5 of our RHEL 5.4 32bit 1 vcpu VM's (out of 30 or so) are constantly consuming 90-100% of underlying physical host CPU. In the guest itself the VM is idle.
We have the latest tools. We have tried stopping the tools, moving the VM to another host, restarting the VM's and checking that / is not full on the guests.
ESXTOP confirms the high CPU use seen in vCenter.
Before i open a ticket, is there anything i can try ?
So after a bit of googling i found this. This seems to have helped on the one VM i have done it to so far.
http://www.g-loaded.eu/2009/12/18/high-cpu-usage-centos-guest-virtualbox-vmware/
The timekeeping best practices KB (http://kb.vmware.com/kb/1006427) linked to in the blog article is a great help and tends to fix both high cpu usage as well as weird application behavior and errors on linux VM's, so your solution is probably dead on. It differs between linux kernels though so read it carefully.
If I assume you are running ESX4 and the ESX hosts are 64bit multi-core, why are you only assigning 1vcpu to each VM? I was seeing the same issue until I allocated not less than 2 vpcus per VM. Look at your threads and processes. The multiple CPUs assigned to Linux will solve the problem more effectively than any kernel hack.
All my production VMs, Windows Server or Linux, get not less than 4 vcpus by default.
Brian Nelson
Hang 2 LEDs in the datacenter. The students are coming! The students are coming!
Assigning multiple vCPUs as a default would not fall under best practices. While processor scheduling is much more relaxed than in previous versions you will loose VM density by over committing vCPUs and you do risk reduced performance across the host.
Quite a few assumptions and blantant generalizations which I think need to be addressed:
Assigning multiple vCPUs as a default would not fall under best practices
Best practice? Whose? Many best practices are set by the OEM in order to reduce support costs and complexity.
you will loose VM density by over committing vCPUs
Depends on the VMs, depends on how the resource pool resources are limited, depends on the workload characteristics of the VMs, depends....
risk reduced performance across the host
Again, depends on the VMs, how your workloads use the resources, how you allocate the resources to the VMs.
Brian Nelson
Going waay offtopic but can't really help myself on this one.
Best practice? Whose?
http://www.vmware.com/pdf/Perf_Best_Practices_vSphere4.0.pdf - page 19
Use as few virtual CPUs (vCPUs) as possible. For example, do not use virtual SMP if your application is single-threaded and will not benefit from the additional vCPUs.
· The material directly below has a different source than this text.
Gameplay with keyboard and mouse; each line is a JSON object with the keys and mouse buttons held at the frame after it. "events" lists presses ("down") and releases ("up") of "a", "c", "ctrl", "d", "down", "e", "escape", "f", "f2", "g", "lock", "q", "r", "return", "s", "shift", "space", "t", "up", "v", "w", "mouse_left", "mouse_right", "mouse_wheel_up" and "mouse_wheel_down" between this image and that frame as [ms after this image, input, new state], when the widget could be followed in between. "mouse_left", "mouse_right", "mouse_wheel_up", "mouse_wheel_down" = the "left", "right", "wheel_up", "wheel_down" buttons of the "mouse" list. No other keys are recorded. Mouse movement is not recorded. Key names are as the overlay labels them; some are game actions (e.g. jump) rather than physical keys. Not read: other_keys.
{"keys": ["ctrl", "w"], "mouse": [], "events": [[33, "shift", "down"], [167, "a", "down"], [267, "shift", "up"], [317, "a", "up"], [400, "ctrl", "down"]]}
Even if some vCPUs are not used, configuring virtual machines with them still imposes some small resource requirements on ESX:
Unused vCPUs still consume timer interrupts.
Maintaining a consistent memory view among multiple vCPUs consumes resources. Some older guest operating systems execute idle loops on unused vCPUs, thereby consuming resources that might otherwise be available for other uses (other virtual machines, the VMkernel, the console, etc.).
The guest scheduler might migrate a single-threaded workload amongst multiple vCPUs, thereby losing cache locality.
Adding to that, HA slot sizes should also be negatively affected causing problems and/or resource waste.
It's pretty clear to me that overcommitting vCPUs IS wasting resources no matter how you arrange them or how your workload is, overcomitting is overcommitting any way you spin it.
Just out of curiousity. If you power off the VM and power it back on, does it resolve the problem?
You can also try divider=10 as a kernel paramter in the RHEL guest.